I don’t know why the news hasn’t been plastered over the front page of papers and websites all over the world. Sid Meier has built a time machine!
Granted, it only works one way, propelling the user forward many hours into the future with virtually no control over how much of your life will be stolen, but you have to admit that’s still an amazing achievement.
Let’s get the obvious out of the way. Civilization V still has that addictive magic; that ability to consume you until you are absorbed fully within your newly discovered world. The strategic planning, the carefully followed research arc, the French. All still there. The mantra of ‘just one more turn’ will still be uttered by the most devout Civ fans.
That magic is hard to define. Or put down to one thing. All I know is no other game has led me to spend hours patiently waiting, building, plotting, purely to have my revenge on a neighbouring civilization that 200 turns ago stole one of my cities. If you take my capital with a spearman, I’ll remember. And I will have my revenge, my sweet, searing, atomic revenge.
Luckily, the game isn't merely Civilization IV presented in high definition. The graphics are updated, with a clean art deco feel, but they're not just for aesthetics. With the graphics update comes information and presentation tweaks. Taking the lessons learnt from Civilization Revolution on the consoles, the user interface has been redesigned to be efficient with incoming information. You can see what you need to see, when you want to see it, and also easily file information away when you're done with it.
This new approach comes across as more user friendly, and intuitive. Long-time Civilization fans will find it takes a bit of getting used to, but will almost certainly come around after spending a few hours with it. As some of the info doesn’t appear on the surface it’s easy to assume it’s been forgotten, but don’t let the GUI fool you into thinking the game has been simplified. With a few rounds under your belt, you’ll see the logic behind the changes.
Even the leaders of each culture have had a makeover. They'll speak their native tongues, and make faces to show their delight or disgust at you. They’ll even turn up every now and then just to say something mean about your progress. It's important to note at this stage that actions speak louder than words, and catapults are relatively cheap.

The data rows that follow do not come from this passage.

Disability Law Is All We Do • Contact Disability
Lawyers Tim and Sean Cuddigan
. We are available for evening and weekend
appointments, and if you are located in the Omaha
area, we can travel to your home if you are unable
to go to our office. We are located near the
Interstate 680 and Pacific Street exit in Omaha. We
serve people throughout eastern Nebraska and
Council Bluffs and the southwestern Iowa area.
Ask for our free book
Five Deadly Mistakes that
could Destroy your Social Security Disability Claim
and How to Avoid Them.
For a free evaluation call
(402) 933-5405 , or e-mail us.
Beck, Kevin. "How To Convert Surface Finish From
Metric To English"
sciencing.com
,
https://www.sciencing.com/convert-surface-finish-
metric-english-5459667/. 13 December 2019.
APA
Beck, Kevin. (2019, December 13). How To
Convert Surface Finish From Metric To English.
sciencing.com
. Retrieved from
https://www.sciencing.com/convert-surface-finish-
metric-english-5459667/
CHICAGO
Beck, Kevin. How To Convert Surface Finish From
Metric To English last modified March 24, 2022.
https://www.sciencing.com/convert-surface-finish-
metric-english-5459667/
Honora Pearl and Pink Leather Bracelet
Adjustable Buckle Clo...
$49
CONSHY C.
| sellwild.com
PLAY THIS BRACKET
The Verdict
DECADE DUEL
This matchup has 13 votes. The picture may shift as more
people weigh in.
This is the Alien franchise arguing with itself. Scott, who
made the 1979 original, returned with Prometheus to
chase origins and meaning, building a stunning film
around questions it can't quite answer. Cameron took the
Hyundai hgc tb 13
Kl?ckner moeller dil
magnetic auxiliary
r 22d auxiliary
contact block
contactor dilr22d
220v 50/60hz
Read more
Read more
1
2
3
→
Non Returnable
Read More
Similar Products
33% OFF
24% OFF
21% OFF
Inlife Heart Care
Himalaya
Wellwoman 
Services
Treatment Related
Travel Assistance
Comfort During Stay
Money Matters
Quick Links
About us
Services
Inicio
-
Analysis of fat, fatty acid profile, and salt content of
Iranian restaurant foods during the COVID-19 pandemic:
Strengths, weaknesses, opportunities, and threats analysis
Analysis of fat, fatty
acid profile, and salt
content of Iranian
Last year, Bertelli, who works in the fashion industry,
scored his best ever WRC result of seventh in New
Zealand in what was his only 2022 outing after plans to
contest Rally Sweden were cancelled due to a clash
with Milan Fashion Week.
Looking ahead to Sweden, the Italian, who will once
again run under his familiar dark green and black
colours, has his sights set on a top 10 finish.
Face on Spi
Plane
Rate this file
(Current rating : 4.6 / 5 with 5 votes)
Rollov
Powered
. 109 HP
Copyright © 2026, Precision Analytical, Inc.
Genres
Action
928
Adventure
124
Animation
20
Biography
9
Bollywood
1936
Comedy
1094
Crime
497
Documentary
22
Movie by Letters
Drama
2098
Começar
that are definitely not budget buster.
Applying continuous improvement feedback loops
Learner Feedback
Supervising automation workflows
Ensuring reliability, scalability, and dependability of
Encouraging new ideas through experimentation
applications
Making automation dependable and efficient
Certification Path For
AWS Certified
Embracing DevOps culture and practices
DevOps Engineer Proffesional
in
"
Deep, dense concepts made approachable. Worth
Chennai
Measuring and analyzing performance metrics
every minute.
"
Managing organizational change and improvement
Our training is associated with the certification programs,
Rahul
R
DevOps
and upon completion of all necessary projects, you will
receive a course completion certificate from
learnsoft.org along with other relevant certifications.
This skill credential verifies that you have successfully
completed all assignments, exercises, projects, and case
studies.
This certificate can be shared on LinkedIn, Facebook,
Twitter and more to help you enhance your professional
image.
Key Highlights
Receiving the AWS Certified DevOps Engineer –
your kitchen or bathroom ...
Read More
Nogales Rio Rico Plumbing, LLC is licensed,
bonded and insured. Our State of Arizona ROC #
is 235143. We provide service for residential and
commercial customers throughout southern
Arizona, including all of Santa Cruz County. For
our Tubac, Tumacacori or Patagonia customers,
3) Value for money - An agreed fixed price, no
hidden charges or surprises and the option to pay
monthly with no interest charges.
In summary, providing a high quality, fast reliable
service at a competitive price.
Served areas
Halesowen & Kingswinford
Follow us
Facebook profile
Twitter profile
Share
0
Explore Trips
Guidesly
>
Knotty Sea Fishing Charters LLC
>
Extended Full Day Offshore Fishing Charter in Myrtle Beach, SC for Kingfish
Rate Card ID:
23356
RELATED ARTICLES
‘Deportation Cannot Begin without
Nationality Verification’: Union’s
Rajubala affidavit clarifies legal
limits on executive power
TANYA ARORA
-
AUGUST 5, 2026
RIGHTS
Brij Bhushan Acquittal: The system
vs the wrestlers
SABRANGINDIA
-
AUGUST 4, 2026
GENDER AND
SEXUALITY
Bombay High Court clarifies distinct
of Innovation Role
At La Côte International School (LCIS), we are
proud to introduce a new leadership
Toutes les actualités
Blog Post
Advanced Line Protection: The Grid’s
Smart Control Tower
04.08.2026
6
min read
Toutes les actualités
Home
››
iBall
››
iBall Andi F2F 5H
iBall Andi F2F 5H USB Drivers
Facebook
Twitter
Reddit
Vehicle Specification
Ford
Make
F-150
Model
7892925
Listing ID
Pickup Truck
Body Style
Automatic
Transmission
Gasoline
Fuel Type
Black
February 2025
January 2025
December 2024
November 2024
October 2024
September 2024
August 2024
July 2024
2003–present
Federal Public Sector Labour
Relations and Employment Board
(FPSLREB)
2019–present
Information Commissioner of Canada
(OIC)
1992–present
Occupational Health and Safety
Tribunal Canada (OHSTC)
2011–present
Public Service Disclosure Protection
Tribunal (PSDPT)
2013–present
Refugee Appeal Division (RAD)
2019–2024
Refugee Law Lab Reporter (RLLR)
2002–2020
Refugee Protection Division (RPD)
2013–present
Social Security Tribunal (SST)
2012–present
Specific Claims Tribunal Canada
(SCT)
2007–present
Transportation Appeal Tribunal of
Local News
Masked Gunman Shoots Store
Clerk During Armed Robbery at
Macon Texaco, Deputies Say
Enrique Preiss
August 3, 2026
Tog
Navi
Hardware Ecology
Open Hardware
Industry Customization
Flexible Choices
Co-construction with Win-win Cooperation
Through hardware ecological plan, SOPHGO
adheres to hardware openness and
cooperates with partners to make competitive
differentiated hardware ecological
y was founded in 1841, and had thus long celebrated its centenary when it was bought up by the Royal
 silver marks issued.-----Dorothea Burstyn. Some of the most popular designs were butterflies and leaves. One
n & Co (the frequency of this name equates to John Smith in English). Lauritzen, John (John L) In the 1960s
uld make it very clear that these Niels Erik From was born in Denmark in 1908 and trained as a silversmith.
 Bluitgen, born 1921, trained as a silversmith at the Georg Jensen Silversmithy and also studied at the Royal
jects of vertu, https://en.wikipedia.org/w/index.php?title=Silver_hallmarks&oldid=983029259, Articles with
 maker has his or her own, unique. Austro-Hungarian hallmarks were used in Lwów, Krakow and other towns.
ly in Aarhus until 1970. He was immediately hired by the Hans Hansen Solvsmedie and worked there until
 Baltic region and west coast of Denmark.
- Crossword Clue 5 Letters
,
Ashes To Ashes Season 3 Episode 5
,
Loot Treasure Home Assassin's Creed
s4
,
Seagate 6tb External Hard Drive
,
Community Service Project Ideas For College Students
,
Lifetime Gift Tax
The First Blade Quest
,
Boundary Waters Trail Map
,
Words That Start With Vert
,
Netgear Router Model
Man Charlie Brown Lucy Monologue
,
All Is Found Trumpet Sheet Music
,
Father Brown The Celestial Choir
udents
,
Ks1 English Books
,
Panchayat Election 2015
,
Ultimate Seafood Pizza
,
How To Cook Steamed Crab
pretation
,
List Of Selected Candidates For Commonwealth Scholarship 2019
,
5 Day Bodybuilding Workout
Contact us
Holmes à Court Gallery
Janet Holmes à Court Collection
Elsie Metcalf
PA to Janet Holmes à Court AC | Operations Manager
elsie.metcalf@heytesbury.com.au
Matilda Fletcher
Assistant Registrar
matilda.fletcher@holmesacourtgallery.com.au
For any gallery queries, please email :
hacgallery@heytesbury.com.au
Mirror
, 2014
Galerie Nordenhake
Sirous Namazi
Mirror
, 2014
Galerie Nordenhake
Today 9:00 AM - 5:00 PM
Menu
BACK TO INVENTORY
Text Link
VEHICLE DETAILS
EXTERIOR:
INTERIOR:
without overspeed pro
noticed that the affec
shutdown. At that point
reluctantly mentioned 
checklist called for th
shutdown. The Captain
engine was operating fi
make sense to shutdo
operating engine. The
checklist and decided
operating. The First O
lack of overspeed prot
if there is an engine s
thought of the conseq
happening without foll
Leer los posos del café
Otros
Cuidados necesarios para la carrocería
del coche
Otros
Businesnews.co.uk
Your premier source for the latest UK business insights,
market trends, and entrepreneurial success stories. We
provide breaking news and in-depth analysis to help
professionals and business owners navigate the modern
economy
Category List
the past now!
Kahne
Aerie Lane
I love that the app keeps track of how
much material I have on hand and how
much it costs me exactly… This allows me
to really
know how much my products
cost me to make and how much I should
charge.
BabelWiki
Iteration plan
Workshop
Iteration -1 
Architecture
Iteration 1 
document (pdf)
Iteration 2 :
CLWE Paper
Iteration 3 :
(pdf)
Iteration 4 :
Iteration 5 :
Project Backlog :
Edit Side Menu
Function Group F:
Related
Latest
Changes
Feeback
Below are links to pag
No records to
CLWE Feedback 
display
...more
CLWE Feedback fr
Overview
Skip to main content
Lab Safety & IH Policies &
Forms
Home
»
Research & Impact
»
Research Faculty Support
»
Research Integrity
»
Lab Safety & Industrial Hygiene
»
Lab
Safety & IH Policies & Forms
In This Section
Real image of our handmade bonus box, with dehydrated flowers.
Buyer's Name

Another benefit to the graphics update is the terrain. Now split into hexes, which I’ll touch on in a minute, the game map now sports a high detail texture system that allows the player to see on the screen exactly how the land lies, and what resources are to be found. Civilization IV’s strategic zoom is gone however, replaced by a mini-map system. I personally found this a bit of a backwards step, but it’s no game breaker. Animations are crisp, more detailed, and enjoyable to watch.
However the wonders and discoveries are now only announced via a pop-up box, or a still image depicting the wonder you had just built. Again, no game breaker but I do feel that the animations of the predecessors gave a better sense of grandeur. Leonard Nimoy, who’s got the sort of voice that could convince me to take up smoking, is also gone. He’s replaced by Morgan Sheppard, who despite being a voice actor for many games, movies and films is just not as good. If you ask the internet, Morgan Freeman would have been the best replacement. After all, he’s already played god several times.
Graphics are of course the obvious change, and the easiest to accept. Coming to terms with Civilization V’s new found hexuality was a little difficult at first. Gone are the squares, and the slightly quirky movement they invoked. With a six-sided system, movement is slightly more fluid. What really changes though is the way you move your combat units in to attack cities. Combining these hexes with a one unit per tile system constitutes the biggest change in the game.
No longer able to put twenty tanks on one tile and simply ‘tankenstein’ my way across the map, I was initially bereft of strategic cunning. Once used to it however, I saw the light. In order to accommodate tile unit limits and hexes, I learned that diversity in units and strategy paid dividends. Ranged units are especially useful, damaging melee opponents long before they can reach your front line. Carefully choosing an army that has range and melee strengths is essential, but equally so is how you choose to place them. Attacking a city on a peninsula is far more realistic, as you realise the single tile is fast becoming a bottleneck. Your infantry units are taking heavy bombardment from the city, while your artillery can’t get within range because your front line has to attack single-file.